La vache et le prisonnier

Entre lyrisme et réalisme social, ferme et usine à viande, un roman suisse culte qui reparaît à point nommé.

« C’est pourtant vrai qu’il nous manque un vacher. Si seulement cet Espagnol pouvait arriver bientôt. » Après un voyage de son Sud natal vers un Nord attirant, Ambrosio arrive au pays nanti. Il ne comprend pas un mot d’allemand, et quand bien même on n’a pas besoin de lui dire les choses deux fois. Soigneux comme une dentellière, il trait bien, a des mains qui savent, alors on peut lui acheter une salopette convenable.

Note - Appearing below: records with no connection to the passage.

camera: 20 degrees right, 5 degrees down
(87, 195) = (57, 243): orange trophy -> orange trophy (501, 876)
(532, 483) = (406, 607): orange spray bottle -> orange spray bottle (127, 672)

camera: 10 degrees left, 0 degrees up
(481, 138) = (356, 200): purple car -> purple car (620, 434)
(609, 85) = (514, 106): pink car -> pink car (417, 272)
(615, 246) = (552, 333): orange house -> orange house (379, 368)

Sous leur front uni de Simmental tachetées, faisant tinter sonnailles et toupins, ces dames s’avancent. Reine du troupeau, Blösch marche en tête. « Vous avez vu l’Espagnol à Knuchel avec ses sandales de Jésus-Christ? dit un Innerwaldien. – Oui, oui, ajouta un autre, le berger bon marché à Knuchel. » L’éleveur résiste aux techniques modernes qu’on lui enjoint d’adopter à tous prix, freine des quatre fers face au racisme ambiant. On ne se comprend pas. On a peur de comprendre. Un chapitre sur deux et sept ans plus tard, cruelle doublure, on troque les vêtements de la belle ville contre la tenue d’abattoir. On a quitté Blösch et Ambrosio aux champs, on les retrouve dans une avalanche d’entrailles, une nasse de tripes. Les couteaux à air comprimé sifflent, les tirages à chaîne cliquettent, la scie électrique creuse son chemin en hurlant… « Autrefois, le boeuf et l’agneau étaient abattus dehors, en plein air. Plus tard, on a recherché des endroits plus abrités. »

La vache et le prisonnier

Mauvais sang

Le Suisse Beat Sterchi avait un père boucher, il aurait dû l’être aussi. En 1983, à 34 ans, il écrit ce premier roman, La Vache, idéalement réédité aujourd’hui. Dans un premier temps, il y caresse l’animal, côtoyant le lyrisme écolo du film Okja réalisé par le Sud-Coréen Bong Joon-Ho (un pamphlet pro-vegan qui amena nombre de spectateurs à renoncer à leurs appétits carnivores). Il y poursuit ensuite le troupeau des hommes à l’abattoir, et régurgite le remugle populiste trempé dans l’écume des chopes. Il y a l’aliénation de la monotonie et ses carcasses d’ennui (un peu comme celles chantées par Pascal Bouaziz/Bruit Noir dans L’Usine): l’isolement et le ressassement, la folie du geste, l’impact psychologique du travail avec la chaîne au pied. Comme Claro l’assène dans sa brillante préface: « Notre persistance à nous dire et nous croire humains a beau remplir des volumes entiers, en nous ahane un pénible boucher (…). » Passionné par l’oralité, Beat Sterchi file le persiflage de la xénophobie qui court le long du bastingage des bistrots; « (…) ces éclats de pensée imprononçables, cette rage diffuse contre soi et le monde, cette rage contenue qui les liait tous, personne n’avait osé y toucher. » À l’instar d’Ambrosio, travailleur déplacé, égaré parmi les moitiés de bêtes pendues, le lecteur étourdi, abasourdi, rumine. Il en a plein le nez de l’odeur de sang et de sueur et de graisse rance. « Dans quel état on se tire, le soir. Ratatinés, pliés, boiteux et vides. Une harde de chiens battus. » À l’abattage, la durée des gestes et des pensées, à la chaîne, l’échelle des peurs dans un monde de plus en plus bovin. Deux traits affûtés au fil des pages: xénophobie, abattage. « Qu’est-ce qu’il y a à regarder? On peut encore affûter son couteau, oui? » Au suivant! Au suivant!

La Vache

De Beat Sterchi, Éditions Zoé, traduit de l’allemand (Suisse) par Gilbert Musy, 480 pages.